Her first encounter with the WFTA was also during her Master’s program at the University of Padova. She worked with material published by WFTA with her professor Matthew Stone, who is the lead research advisor for the association. She now works with WFTA as Training Manager, where in her own words, she notes, “I’m focused on managing the learning platform. This means uploading and updating the content and being in touch with the students.” Maria is also working on the Spanish version of the certifications and masterclasses.
Maria has always loved to teach, and in some way or another, she has been doing it since she was 17, making this role a natural fit for her.
When asked about the importance of food and food culture, Maria says, “…food is not just food. It shows social interactions among groups, it portrays who we are in that moment and who we have been.” She adds that by studying the changes in food patterns over time in a culture, it is possible to relate it with historical moments, and how they affected other aspects of society.

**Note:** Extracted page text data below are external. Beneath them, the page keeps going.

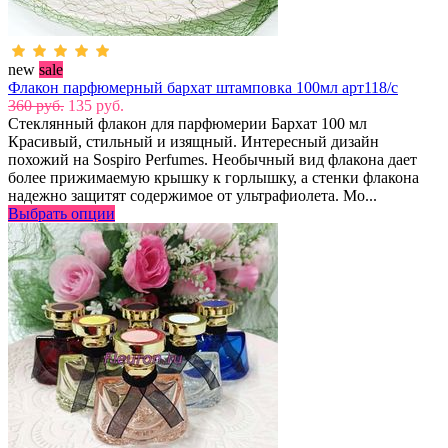
new
sale
Флакон парфюмерный бархат штамповка 100мл арт118/с
360 руб.
135 руб.
Стеклянный флакон для парфюмерии Бархат 100 мл
Красивый, стильный и изящный. Интересный дизайн
похожий на Sospiro Perfumes. Необычный вид флакона дает
более прижимаемую крышку к горлышку, а стенки флакона
надежно защитят содержимое от ультрафиолета. Мо...
Выбрать опции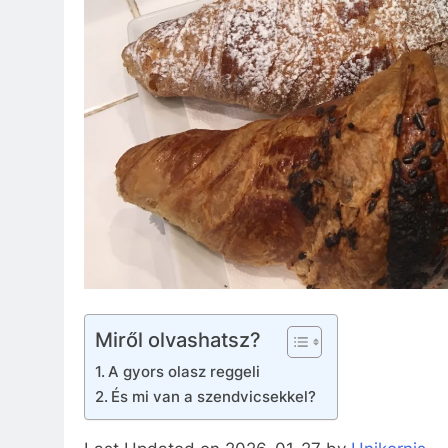
Miről olvashatsz?
A gyors olasz reggeli
És mi van a szendvicsekkel?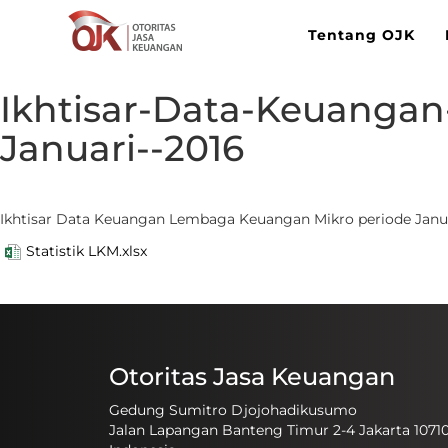
Tentang OJK
Ikhtisar-Data-Keuanga
Januari--2016
​Ikhtisar Data Keuangan Lembaga Keuangan Mikro periode Janu
Statistik LKM.xlsx
Otoritas Jasa Keuangan
Gedung Sumitro Djojohadikusumo
Jalan Lapangan Banteng Timur 2-4 Jakarta 1071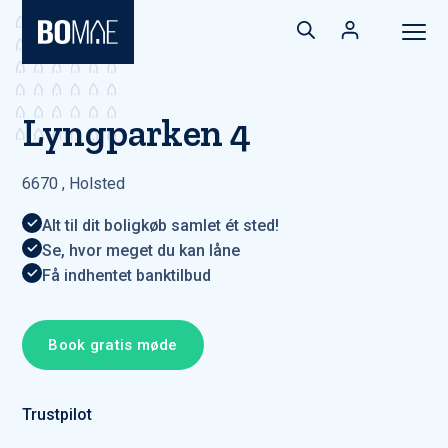
Lyngparken 4
6670
,
Holsted
Alt til dit boligkøb samlet ét sted!
Se, hvor meget du kan låne
Få indhentet banktilbud
Book gratis møde
Trustpilot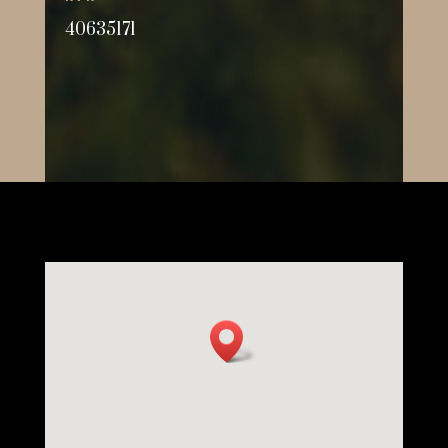
40635171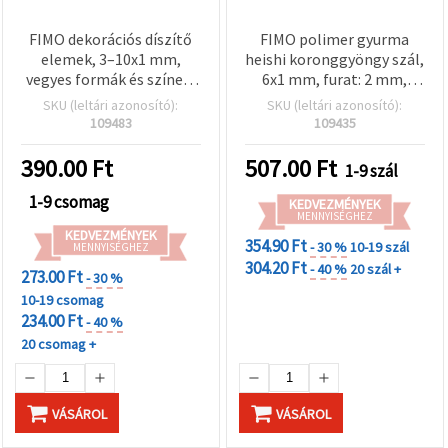
FIMO dekorációs díszítő
FIMO polimer gyurma
elemek, 3–10x1 mm,
heishi koronggyöngy szál,
vegyes formák és színek,
6x1 mm, furat: 2 mm,
gyöngyházfényű, 20 g
olívazöld, ~320 db
SKU (leltári azonosító):
SKU (leltári azonosító):
109483
109435
390.00
Ft
507.00
Ft
1-9 szál
1-9 csomag
KEDVEZMÉNYEK
MENNYISÉGHEZ
KEDVEZMÉNYEK
354.90 Ft
- 30 %
10-19 szál
MENNYISÉGHEZ
304.20 Ft
- 40 %
20 szál +
273.00 Ft
- 30 %
10-19 csomag
234.00 Ft
- 40 %
20 csomag +
VÁSÁROL
VÁSÁROL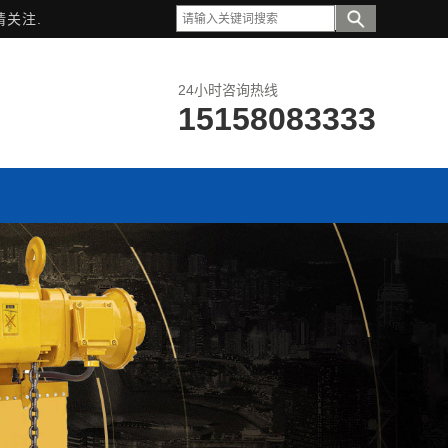
请关注.
24小时咨询热线
15158083333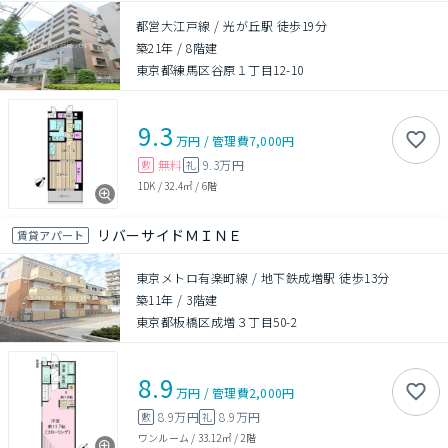
都営大江戸線 / 光が丘駅 徒歩19分
築21年
/
8階建
東京都練馬区谷原１丁目12-10
9.3
万円
/
管理費
7,000円
無料
9.3万円
敷
礼
1DK
/
32.4㎡
/
6階
リバーサイドＭＩＮＥ
賃貸アパート
東京メトロ有楽町線 / 地下鉄成増駅 徒歩13分
築11年
/
3階建
東京都板橋区成増３丁目50-2
8.9
万円
/
管理費
2,000円
8.9万円
8.9万円
敷
礼
ワンルーム
/
33.12㎡
/
2階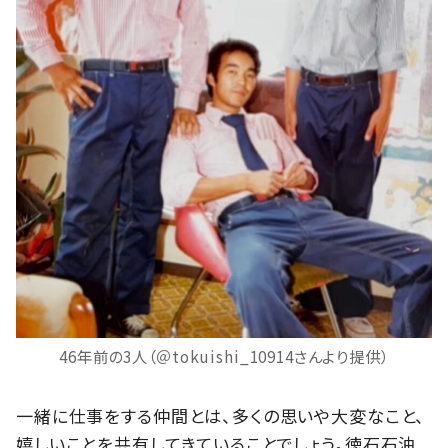
46年前の3人（＠tokuishi_10914さんより提供）
一緒に仕事をする仲間とは、多くの思いや大変なこと、
嬉しいことを共有してきていることでしょう。徳石石油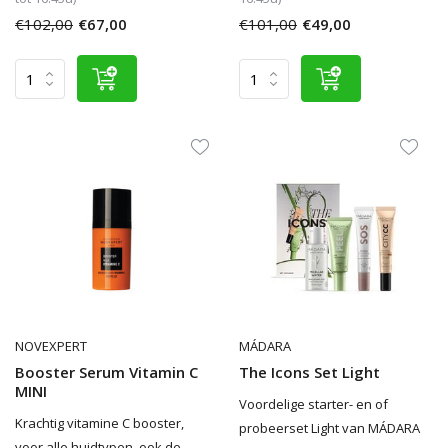
€102,00
€67,00
€101,00
€49,00
NOVEXPERT
MÁDARA
Booster Serum Vitamin C
The Icons Set Light
MINI
Voordelige starter- en of
Krachtig vitamine C booster,
probeerset Light van MÁDARA
voor alle huidtypen, ook de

Regarding gastronomic tourism, Maria remarks, “It’s an instant way to connect to the place you are visiting and take it with you once the trip is finished. Because depending on where you are, maybe connecting with locals is not an easy task, or you are a more shy type of person. But food gives you an insight into the place without speaking.”
A couple of fun facts about Maria:
Her state, Zacatecas, is the proud host of the “RataFest.” There is a long tradition of eating field rats in different dishes; the most famous is the soup, which is advertised as miraculous.
While living in Valencia, Spain, Maria was part of a wine club, so she was able to visit several wineries in the area. To this day, her favorite is Bodegas Castaño, from Yecla, noting that tour was unique because the three generations of winemakers stayed with her group the entire time. She still remembers how proud the grandfather was of his family and the winery.
Maria’s favorite dish is “birria”, a Mexican delicacy which consists of stewed meat and spices, which she cites as her go-to staple for celebrations and as a comfort food. She adds that the broth is the best part.
The culinary destination she is most looking forward to visiting is Napoli, which she hopes to explore in a couple of months. And speaking of things to look forward to, Maria believes that we will see a rise in short trips to one’s hometowns, to rediscover the region’s cuisine. She observes, “Travel by plane has been complicated this summer, at least in Europe, and this will be a factor when planning the upcoming trips.”
Thank you for all your hard work, Maria! It’s great to have you.